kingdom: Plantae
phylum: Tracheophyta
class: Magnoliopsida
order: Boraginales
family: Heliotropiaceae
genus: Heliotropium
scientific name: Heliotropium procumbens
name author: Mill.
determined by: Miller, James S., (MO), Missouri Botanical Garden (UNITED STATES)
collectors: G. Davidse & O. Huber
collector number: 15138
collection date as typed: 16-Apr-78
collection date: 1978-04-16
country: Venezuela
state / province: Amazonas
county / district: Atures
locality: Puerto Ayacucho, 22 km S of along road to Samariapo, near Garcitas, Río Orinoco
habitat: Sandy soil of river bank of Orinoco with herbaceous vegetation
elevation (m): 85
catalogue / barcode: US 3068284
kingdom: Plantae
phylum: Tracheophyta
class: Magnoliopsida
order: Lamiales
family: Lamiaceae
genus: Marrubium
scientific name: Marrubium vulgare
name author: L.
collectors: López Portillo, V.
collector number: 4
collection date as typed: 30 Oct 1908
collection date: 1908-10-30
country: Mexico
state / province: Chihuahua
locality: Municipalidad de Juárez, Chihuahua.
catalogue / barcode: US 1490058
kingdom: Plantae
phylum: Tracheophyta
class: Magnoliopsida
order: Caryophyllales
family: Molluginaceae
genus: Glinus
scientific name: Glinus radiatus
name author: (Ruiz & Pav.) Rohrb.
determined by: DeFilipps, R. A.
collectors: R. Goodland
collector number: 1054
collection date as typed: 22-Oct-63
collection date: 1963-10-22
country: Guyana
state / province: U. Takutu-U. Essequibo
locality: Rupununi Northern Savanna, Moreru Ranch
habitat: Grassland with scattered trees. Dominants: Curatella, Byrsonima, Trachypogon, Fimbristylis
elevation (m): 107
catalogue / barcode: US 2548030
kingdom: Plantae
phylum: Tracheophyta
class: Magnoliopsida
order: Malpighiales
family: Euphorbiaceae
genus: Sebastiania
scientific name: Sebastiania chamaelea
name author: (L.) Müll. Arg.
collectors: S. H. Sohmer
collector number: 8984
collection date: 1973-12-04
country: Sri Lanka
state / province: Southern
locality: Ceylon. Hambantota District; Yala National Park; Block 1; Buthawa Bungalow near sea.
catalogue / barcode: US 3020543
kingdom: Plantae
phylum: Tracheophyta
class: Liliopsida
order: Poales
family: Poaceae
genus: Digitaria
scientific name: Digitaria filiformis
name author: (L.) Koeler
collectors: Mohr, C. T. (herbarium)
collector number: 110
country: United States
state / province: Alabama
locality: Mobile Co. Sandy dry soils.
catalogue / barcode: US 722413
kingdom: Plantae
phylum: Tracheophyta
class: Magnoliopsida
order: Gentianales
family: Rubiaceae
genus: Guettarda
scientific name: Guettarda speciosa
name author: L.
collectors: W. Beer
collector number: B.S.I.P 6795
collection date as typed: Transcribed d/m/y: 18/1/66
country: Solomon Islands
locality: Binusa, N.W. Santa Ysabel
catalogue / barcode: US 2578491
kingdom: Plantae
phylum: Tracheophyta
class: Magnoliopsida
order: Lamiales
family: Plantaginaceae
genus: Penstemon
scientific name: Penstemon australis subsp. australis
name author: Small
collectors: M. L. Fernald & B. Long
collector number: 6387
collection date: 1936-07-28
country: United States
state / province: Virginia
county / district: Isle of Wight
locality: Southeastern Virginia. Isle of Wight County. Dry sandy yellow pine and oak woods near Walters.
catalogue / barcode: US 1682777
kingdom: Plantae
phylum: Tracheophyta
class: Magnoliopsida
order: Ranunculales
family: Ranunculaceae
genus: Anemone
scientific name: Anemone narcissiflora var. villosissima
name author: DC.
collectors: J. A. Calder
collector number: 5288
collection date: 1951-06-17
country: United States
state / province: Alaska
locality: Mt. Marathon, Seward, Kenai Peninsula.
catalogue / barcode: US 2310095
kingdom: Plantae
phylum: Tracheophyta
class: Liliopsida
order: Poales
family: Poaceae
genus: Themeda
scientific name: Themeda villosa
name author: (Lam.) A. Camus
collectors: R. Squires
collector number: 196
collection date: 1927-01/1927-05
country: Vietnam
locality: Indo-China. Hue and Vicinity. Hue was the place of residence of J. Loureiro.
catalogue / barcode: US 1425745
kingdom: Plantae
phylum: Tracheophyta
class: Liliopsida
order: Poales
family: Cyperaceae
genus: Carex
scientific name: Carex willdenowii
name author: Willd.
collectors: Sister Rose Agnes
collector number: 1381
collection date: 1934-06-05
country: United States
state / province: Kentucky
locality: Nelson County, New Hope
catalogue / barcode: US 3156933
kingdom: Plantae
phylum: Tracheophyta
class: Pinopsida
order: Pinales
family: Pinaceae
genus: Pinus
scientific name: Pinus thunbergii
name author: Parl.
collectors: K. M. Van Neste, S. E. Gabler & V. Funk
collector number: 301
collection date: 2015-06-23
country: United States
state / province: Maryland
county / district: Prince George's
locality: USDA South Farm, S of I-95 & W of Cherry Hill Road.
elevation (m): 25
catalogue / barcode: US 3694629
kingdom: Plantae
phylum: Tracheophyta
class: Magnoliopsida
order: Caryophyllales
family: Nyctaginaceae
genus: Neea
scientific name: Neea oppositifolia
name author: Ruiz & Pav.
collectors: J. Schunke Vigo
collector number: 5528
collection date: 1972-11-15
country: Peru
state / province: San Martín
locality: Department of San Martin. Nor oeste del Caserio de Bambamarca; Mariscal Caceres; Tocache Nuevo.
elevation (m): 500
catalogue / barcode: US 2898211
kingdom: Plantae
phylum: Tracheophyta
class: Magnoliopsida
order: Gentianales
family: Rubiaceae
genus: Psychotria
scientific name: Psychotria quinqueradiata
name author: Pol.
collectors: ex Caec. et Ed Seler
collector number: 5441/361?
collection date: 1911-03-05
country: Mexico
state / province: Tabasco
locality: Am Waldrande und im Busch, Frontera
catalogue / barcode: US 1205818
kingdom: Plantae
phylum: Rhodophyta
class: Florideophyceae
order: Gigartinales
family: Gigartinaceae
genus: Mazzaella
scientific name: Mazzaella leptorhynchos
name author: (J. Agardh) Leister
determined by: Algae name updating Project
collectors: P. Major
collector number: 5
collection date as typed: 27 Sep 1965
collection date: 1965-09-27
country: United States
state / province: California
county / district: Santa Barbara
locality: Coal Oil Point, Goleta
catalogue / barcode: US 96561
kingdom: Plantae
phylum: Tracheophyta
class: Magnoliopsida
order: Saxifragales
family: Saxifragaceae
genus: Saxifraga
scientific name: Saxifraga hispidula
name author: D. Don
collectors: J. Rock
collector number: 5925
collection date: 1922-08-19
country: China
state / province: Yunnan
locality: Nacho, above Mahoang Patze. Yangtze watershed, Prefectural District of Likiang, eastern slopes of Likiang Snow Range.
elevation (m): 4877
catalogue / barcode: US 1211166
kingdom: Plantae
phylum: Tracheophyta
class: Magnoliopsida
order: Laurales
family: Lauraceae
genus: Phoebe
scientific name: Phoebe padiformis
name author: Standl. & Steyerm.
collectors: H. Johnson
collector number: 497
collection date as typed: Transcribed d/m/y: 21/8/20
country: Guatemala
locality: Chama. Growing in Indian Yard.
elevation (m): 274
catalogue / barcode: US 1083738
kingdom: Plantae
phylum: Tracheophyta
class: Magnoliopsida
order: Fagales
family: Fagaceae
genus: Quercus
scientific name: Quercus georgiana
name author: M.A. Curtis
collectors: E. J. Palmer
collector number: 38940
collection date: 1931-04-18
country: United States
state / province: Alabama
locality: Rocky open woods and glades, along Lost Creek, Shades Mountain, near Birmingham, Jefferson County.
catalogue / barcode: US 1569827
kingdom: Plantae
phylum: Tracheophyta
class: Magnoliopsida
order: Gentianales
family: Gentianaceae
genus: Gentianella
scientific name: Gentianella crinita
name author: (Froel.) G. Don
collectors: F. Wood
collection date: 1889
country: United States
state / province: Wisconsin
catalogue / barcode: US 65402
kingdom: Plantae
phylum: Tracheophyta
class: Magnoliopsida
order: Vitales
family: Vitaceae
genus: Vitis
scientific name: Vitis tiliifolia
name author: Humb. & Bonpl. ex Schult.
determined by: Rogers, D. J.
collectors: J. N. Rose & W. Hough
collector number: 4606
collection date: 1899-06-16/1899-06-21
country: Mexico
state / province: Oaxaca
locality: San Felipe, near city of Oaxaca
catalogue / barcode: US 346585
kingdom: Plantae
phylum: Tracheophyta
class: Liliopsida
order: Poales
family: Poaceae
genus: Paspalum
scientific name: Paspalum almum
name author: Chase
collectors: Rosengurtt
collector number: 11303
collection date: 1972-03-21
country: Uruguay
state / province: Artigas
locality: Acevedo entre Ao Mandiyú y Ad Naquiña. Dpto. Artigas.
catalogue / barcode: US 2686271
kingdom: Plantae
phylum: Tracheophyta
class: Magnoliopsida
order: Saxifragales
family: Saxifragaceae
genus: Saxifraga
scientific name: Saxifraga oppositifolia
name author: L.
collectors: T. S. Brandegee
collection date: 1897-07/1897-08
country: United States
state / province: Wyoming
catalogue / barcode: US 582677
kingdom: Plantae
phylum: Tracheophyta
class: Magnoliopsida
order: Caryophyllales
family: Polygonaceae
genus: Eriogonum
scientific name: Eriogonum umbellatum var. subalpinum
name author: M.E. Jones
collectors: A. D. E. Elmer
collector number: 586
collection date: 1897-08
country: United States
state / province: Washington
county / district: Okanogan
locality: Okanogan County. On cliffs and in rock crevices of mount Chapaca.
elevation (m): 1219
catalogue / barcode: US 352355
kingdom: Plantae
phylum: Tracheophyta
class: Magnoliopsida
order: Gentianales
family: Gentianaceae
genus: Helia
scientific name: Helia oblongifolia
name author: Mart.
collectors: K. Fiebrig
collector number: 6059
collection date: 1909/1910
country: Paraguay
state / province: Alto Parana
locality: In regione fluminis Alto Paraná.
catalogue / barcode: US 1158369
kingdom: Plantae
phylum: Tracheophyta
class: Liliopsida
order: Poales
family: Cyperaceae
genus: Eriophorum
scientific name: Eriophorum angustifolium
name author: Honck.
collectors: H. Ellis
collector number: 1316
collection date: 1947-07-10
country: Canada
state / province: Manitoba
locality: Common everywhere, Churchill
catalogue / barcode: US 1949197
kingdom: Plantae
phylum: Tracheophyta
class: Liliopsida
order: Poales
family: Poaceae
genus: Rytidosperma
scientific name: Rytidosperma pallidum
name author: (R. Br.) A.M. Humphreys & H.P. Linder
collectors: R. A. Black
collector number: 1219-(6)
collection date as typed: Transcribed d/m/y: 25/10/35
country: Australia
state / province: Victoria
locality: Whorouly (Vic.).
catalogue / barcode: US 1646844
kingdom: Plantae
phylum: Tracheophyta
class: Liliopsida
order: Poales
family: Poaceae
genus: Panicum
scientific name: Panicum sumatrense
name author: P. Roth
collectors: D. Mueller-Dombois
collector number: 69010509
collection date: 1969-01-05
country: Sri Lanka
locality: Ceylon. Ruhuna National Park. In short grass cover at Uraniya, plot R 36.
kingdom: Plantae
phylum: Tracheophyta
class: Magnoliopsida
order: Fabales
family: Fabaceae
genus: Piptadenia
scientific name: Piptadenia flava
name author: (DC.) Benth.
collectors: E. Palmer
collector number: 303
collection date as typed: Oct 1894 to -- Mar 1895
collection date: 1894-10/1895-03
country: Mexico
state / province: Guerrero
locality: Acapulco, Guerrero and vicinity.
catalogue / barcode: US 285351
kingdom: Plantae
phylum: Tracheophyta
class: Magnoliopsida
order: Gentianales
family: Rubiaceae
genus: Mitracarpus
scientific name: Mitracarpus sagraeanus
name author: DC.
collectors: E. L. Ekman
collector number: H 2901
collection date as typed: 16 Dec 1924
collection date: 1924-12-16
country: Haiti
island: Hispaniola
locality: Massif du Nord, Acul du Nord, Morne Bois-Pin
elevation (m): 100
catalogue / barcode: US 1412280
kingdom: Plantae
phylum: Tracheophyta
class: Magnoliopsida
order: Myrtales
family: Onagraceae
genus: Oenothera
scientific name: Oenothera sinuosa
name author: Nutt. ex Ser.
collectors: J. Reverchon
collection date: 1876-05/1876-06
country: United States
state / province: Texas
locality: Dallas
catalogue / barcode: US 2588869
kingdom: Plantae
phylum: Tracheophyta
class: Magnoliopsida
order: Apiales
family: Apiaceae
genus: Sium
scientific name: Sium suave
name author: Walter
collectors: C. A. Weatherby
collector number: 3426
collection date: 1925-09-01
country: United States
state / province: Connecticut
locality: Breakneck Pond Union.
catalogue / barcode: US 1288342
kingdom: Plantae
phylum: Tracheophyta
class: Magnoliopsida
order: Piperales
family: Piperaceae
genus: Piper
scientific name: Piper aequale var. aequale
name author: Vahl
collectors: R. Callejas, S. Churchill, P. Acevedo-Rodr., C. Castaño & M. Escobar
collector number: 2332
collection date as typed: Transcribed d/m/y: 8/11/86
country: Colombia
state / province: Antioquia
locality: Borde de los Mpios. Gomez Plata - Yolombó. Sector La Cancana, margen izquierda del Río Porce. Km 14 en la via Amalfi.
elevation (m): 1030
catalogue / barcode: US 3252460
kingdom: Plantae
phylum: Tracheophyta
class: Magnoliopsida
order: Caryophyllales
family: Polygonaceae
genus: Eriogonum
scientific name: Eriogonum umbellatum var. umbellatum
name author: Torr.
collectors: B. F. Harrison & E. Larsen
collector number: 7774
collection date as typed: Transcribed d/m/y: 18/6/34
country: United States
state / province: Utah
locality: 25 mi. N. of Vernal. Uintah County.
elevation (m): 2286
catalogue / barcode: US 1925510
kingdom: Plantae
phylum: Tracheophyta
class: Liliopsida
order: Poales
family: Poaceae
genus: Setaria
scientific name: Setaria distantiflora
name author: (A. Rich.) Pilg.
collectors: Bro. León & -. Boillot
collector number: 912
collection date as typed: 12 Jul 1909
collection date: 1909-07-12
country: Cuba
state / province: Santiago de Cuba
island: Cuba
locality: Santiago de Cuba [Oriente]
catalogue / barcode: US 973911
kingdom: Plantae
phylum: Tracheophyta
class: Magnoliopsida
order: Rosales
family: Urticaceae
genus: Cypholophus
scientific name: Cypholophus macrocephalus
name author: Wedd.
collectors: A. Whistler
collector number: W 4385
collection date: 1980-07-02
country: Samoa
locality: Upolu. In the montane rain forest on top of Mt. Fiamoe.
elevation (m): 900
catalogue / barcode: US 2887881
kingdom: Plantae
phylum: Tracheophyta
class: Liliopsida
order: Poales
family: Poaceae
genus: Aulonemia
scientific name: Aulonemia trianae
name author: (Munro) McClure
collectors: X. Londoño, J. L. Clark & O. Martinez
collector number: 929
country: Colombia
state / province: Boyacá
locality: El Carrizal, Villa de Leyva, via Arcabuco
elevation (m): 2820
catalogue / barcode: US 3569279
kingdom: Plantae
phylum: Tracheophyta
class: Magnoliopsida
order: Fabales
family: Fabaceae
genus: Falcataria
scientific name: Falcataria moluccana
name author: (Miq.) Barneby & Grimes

**WHAT TO PRODUCE:** Turn the lines of the entries into a JSON list of strings, one string per line with blank lines left out, starting at the line that contains "state / province: Connecticut" and ending at the line that contains "island: Cuba", with both of those lines included.

**REPLY TO THE TASK:**
[
  "state / province: Connecticut",
  "locality: Breakneck Pond Union.",
  "catalogue / barcode: US 1288342",
  "kingdom: Plantae",
  "phylum: Tracheophyta",
  "class: Magnoliopsida",
  "order: Piperales",
  "family: Piperaceae",
  "genus: Piper",
  "scientific name: Piper aequale var. aequale",
  "name author: Vahl",
  "collectors: R. Callejas, S. Churchill, P. Acevedo-Rodr., C. Castaño & M. Escobar",
  "collector number: 2332",
  "collection date as typed: Transcribed d/m/y: 8/11/86",
  "country: Colombia",
  "state / province: Antioquia",
  "locality: Borde de los Mpios. Gomez Plata - Yolombó. Sector La Cancana, margen izquierda del Río Porce. Km 14 en la via Amalfi.",
  "elevation (m): 1030",
  "catalogue / barcode: US 3252460",
  "kingdom: Plantae",
  "phylum: Tracheophyta",
  "class: Magnoliopsida",
  "order: Caryophyllales",
  "family: Polygonaceae",
  "genus: Eriogonum",
  "scientific name: Eriogonum umbellatum var. umbellatum",
  "name author: Torr.",
  "collectors: B. F. Harrison & E. Larsen",
  "collector number: 7774",
  "collection date as typed: Transcribed d/m/y: 18/6/34",
  "country: United States",
  "state / province: Utah",
  "locality: 25 mi. N. of Vernal. Uintah County.",
  "elevation (m): 2286",
  "catalogue / barcode: US 1925510",
  "kingdom: Plantae",
  "phylum: Tracheophyta",
  "class: Liliopsida",
  "order: Poales",
  "family: Poaceae",
  "genus: Setaria",
  "scientific name: Setaria distantiflora",
  "name author: (A. Rich.) Pilg.",
  "collectors: Bro. León & -. Boillot",
  "collector number: 912",
  "collection date as typed: 12 Jul 1909",
  "collection date: 1909-07-12",
  "country: Cuba",
  "state / province: Santiago de Cuba",
  "island: Cuba"
]